The story that I just told you about Michael Lerner is a publicly available story – you can read all about it online if you want to. It seemed like his action didn’t have a big effect on anything, although the Vietnam War did end soon after in part because of protests like his. But Michael’s story had a secret ending that almost no one knew about, not even Michael, until a few weeks ago. A few weeks ago, Michael got a letter in the mail – a physical letter from someone he didn’t know. He opened it and it was from a woman who said that she was the daughter of the FBI agent who had arrested Michael that day back in 1971. She said that she remembered her father coming home from work that day deeply shaken from a conversation he had had in the car with someone he had arrested. She said that the very next day, her father quit the FBI.

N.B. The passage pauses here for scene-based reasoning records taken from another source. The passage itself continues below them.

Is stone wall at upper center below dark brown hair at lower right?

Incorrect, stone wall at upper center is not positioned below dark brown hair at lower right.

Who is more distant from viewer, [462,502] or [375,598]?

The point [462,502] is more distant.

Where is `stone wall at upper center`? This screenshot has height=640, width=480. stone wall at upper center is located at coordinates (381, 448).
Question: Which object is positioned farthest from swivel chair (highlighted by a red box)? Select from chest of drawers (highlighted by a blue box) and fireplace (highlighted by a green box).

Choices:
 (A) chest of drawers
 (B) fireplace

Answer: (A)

She wrote that it was hard on the family financially, but that it had shaped all of their lives in ways that she was ultimately thankful for. And for all these years, she had wanted to find the guy who had made such a difference to her dad and her family. Michael cried as he read the letter. The ripples of what we do reach far and wide and we never know where they finally make landfall.


Today we are going to make ripples of a different sort. We are celebrating our annual water communion – a time when we re-gather our community to a sense of shared flow, shared purpose, and shared journey. We combine our separate streams into one and make water that, to us, is holy. This holy water is water that sparkles with the energy of a little bit of each of us, a little bit of each of our stories.

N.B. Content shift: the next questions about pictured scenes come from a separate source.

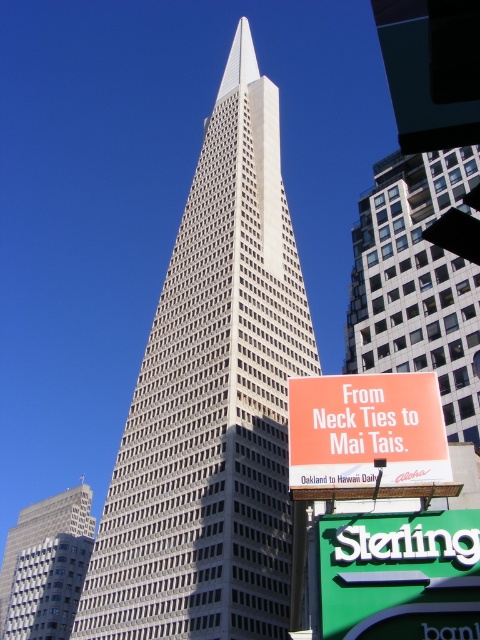
You are standing at the green plastic sign at lower right and want to reach the gray concrete skyscraper at center. If you walk directly towards the skyscraper, how far will you have to walk in feet?

The green plastic sign at lower right and the gray concrete skyscraper at center are 471.89 feet apart from each other, so you will have to walk 471.89 feet to reach the skyscraper.

You are standing in front of the Transamerica Pyramid and want to locate the green plastic sign at lower right. According to the coordinates provided, where exactly should you look to find it?

The green plastic sign at lower right is located at point (399, 576).

You are standing at the base of the Transamerica Pyramid and want to take a photo of the green plastic sign at lower right. If your camera can focus on objects up to 100 feet away, will you be able to capture a clear image of the sign?

The green plastic sign at lower right is 76.56 feet away from the camera, which is within the camera focus range of up to 100 feet. Therefore, you can capture a clear image of the sign.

We each have some water with us (if you don’t, you can easily get some from an usher.) In a couple minutes, we’re going to saturate this water with our blessing. And then we’re going to pour some of it into one of the two basins in our two side aisle chapels or into this beautiful baptismal font from 1853. The water that results will be part salt-water, part fresh water, some chlorine, billions of microorganisms. I know for a fact that there will be water from Africa today as well as water from the Jordan River at the spot people say Jesus was baptized. And I know for a fact there will be water from a kitchen faucet in Brooklyn. This water will reflect the diversity of all of us. Combined, it will be something new. And this water we will call holy.


What are we going to do with this holy water? Well, first we’re going to boil it. And then we’ll use this water to bless people. We will use it in our baby dedication ceremonies here at First U, right from this baptismal font as it was intended. When we touch that water to a baby’s head, it will transmit the blessing from each of us in this room to the baby. And when one of our gathering is ill or dying, if they would like it, they can also be touched with this holy water and receive our blessing.

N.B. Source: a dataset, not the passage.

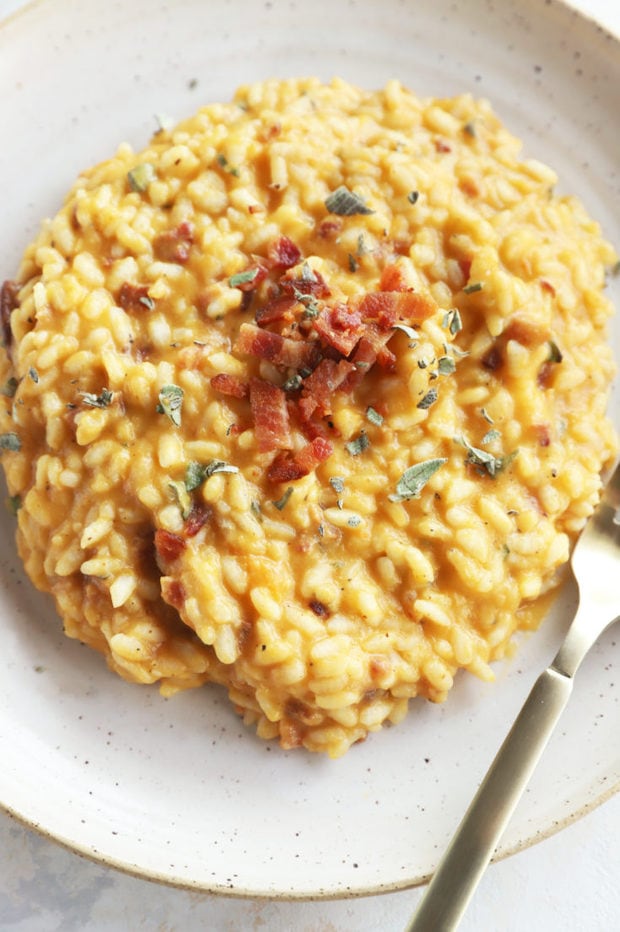
What are the coordinates of `fork` in the screenshot? It's located at (527, 739).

Through this holy water, each of us will be able to lovingly give a part of ourselves. We’ll be able to say, “Here. Here’s a little ripple of me that can become a ripple of you. It can connect you more to your source. Because of course I am made of the ripples of everyone and everything that came before me.”


And here’s the coolest part: we’re going to add this water to last year’s holy water, which includes water from several years before. At the end of this year, we’re going to save a little of our holy water to include in next year’s holy water, so each year will also include molecules from each of the past years. If we do this for the next hundred years, your water will still be there, however diluted, taking part in making the blessing. Babies born to people not born yet will receive your blessing. Elderly people in their final days on this earth will receive your blessing. You may even receive the ripples of your own blessing back someday.